No insiders were allowed to participate due to the fully subscribed nature of the financing. The company accepted subscriptions on a first-come-first-served basis. Management apologizes to the investors who made efforts to participate and were not able to receive an allocation. Furthermore, the Company was notified by Iconic Minerals ltd (TSX-V: ICM) of its intention to execute its option to invest $100,000 into the share capital of St-Georges on the same terms that its most recent offering, as per its contractual obligations under the lithium-in-clay technology development agreement (see press releases dated December 7, 2017). The company also received a subscription from ThreeD Capital Inc. (CSE: IDK) in the amount of $150,000.

Proceeds of this Offering will be used to finance the Corporation's working capital.

Each Unit issued under the Offering is comprised of one (1) common share in the capital of the company (a "Share"), and one (1) Share purchase warrant (a "Warrant"). Each Warrant entitles the holder thereof to purchase one (1) Share at an exercise price of $0.185 per Share until January 14, 2021 (the "Unit Warrant Expiry Date").

The Corporation paid cash finder's fees of $13,200 and issued 165,000 finder's warrants ("Finder's Warrants") in connection with the private placement. Each Finder's Warrant entitles the holder thereof to acquire one Unit at a price of $0.10 per Unit until January 14, 2020 (the "Finder's Warrants Expiry Date" and with the Unit Warrant Expiry Date, the "Warrant Expiry Date").

In the event that, during the period following 4 months from the Closing Date, the volume-weighted average trading price of the Shares on the Canadian Securities Exchange ("CSE") exceeds $0.85 per Share for any period of 10 consecutive trading days, the Corporation may, at its option, following such 10-day period, accelerate the Warrant Expiry Date by delivery of notice to the registered holders (an "Acceleration Notice") thereof and issuing a press release (a "Warrant Acceleration Press Release", and, in such case, the Warrant Expiry Date shall be deemed to be 5:00 p.m. (Montreal time) on the 30th day following the date of issuance of the Warrant Acceleration Press Release.

The securities issued in connection with the Offering are subject to the applicable statutory hold period ending May 15, 2019. The Offering is subject to receipt of applicable regulatory approvals, including the approval of the CSE.

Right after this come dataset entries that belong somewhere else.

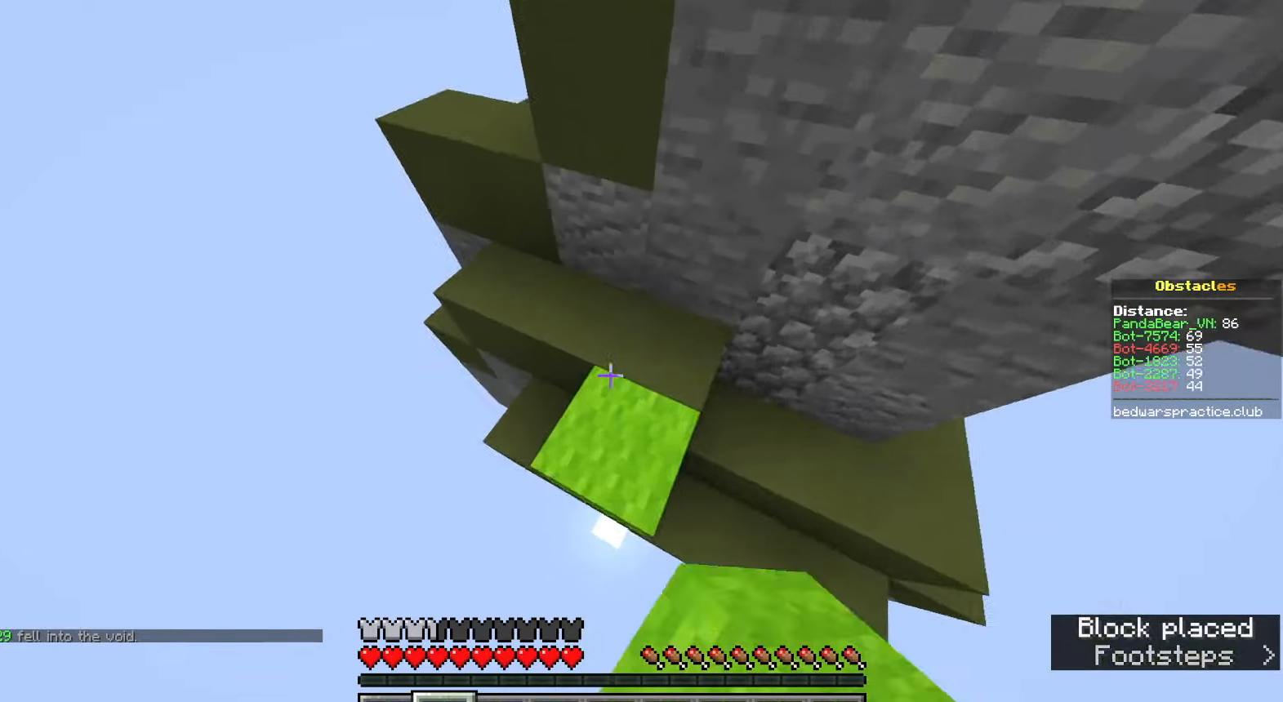
{"keys": ["a", "w"], "mouse": [], "events": [[133, "space", "down"], [417, "space", "up"]]}
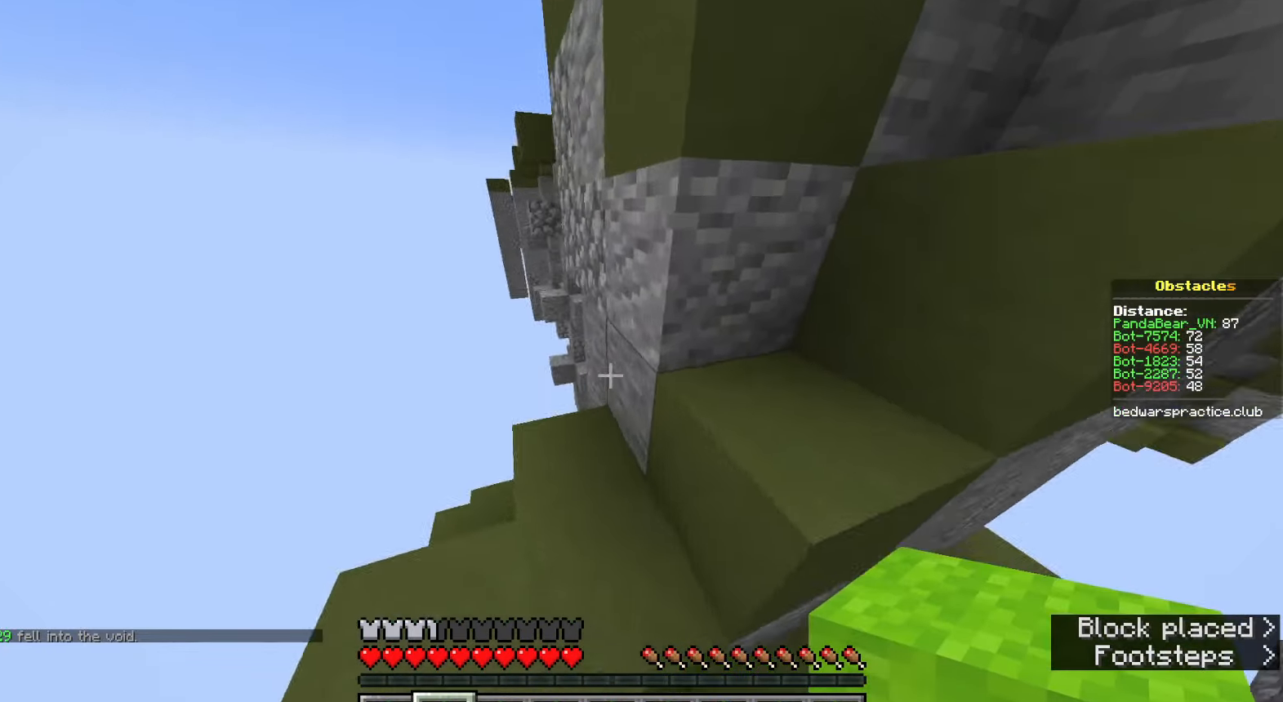
{"keys": ["a", "space"], "mouse": [], "events": [[33, "a", "up"], [133, "a", "down"], [133, "space", "down"], [183, "a", "up"], [283, "w", "up"], [300, "space", "up"], [367, "mouse_right", "down"], [483, "a", "down"], [483, "mouse_right", "up"], [483, "space", "down"]]}
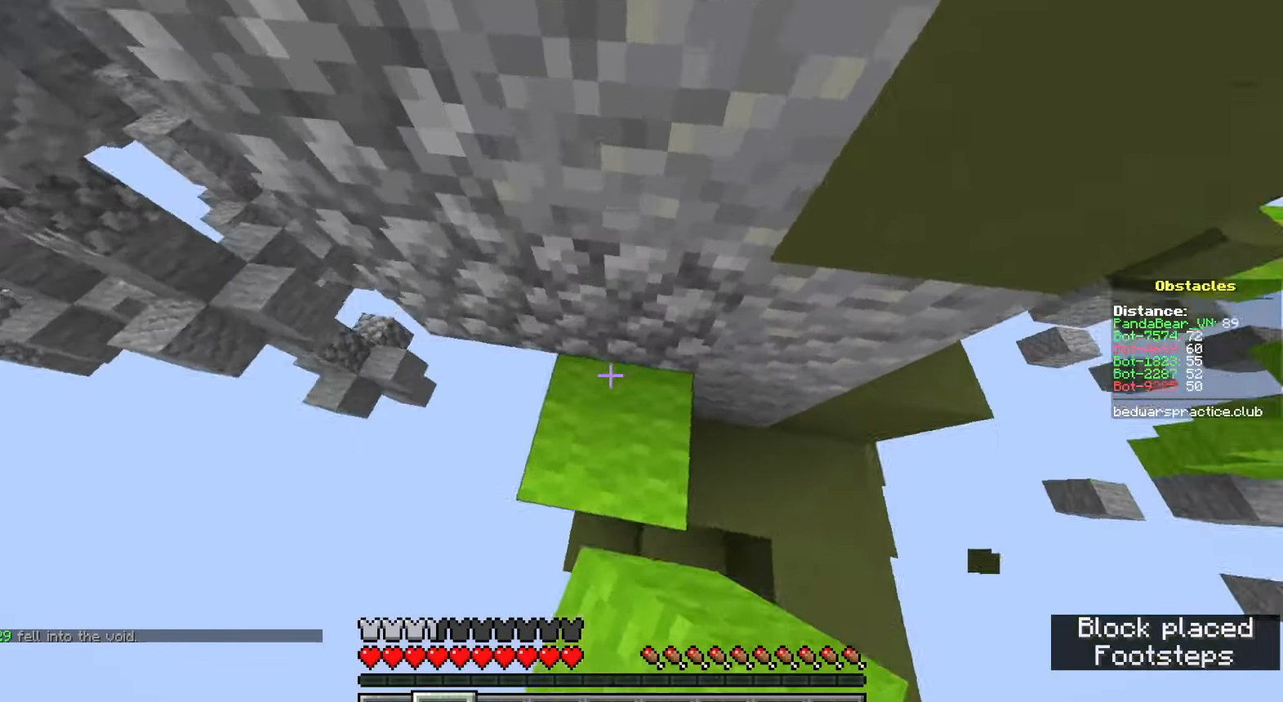
{"keys": ["a", "space"], "mouse": [], "events": [[117, "a", "up"], [200, "space", "up"], [233, "w", "down"], [300, "a", "down"], [317, "mouse_right", "down"], [333, "w", "up"], [417, "mouse_right", "up"], [500, "space", "down"]]}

Iceland Hydro Electric Dam Project Acquisitions Update

St-Georges also announces that, further to its press release dated October 11, 2018, today it issued (i) 1,333,333 Shares to Islensk Vatnsorka ehf following its conversion of a $200,000 debenture issued as partial consideration to acquire a 15% equity interest in Islensk Vatnsorka EHF, and (ii) 1,668,636 Shares following the conversion of debentures issued as partial consideration under the share purchase agreement dated October 11, 2018, between the Corporation and former shareholders of St-Georges Iceland Inc.


"Francois (Frank) Dumas"


About St-Georges

St-Georges is developing new technologies to solve the some of the most common environmental problems in the mining industry.

The Company controls directly or indirectly, through rights of first refusal, all of the active mineral tenures in Iceland. It also explores for nickel on the Julie Nickel Project & for industrial minerals on Quebec's North Shore and for lithium and rare metals in Northern Quebec and in the Abitibi region. Headquartered in Montreal, St-Georges' stock is listed on the CSE under the symbol SX, on the US OTC under the Symbol SXOOF and on the Frankfurt Stock Exchange under the symbol 85G1

The Canadian Securities Exchange (CSE) has not reviewed and does not accept responsibility for the adequacy or the accuracy of the contents of this release.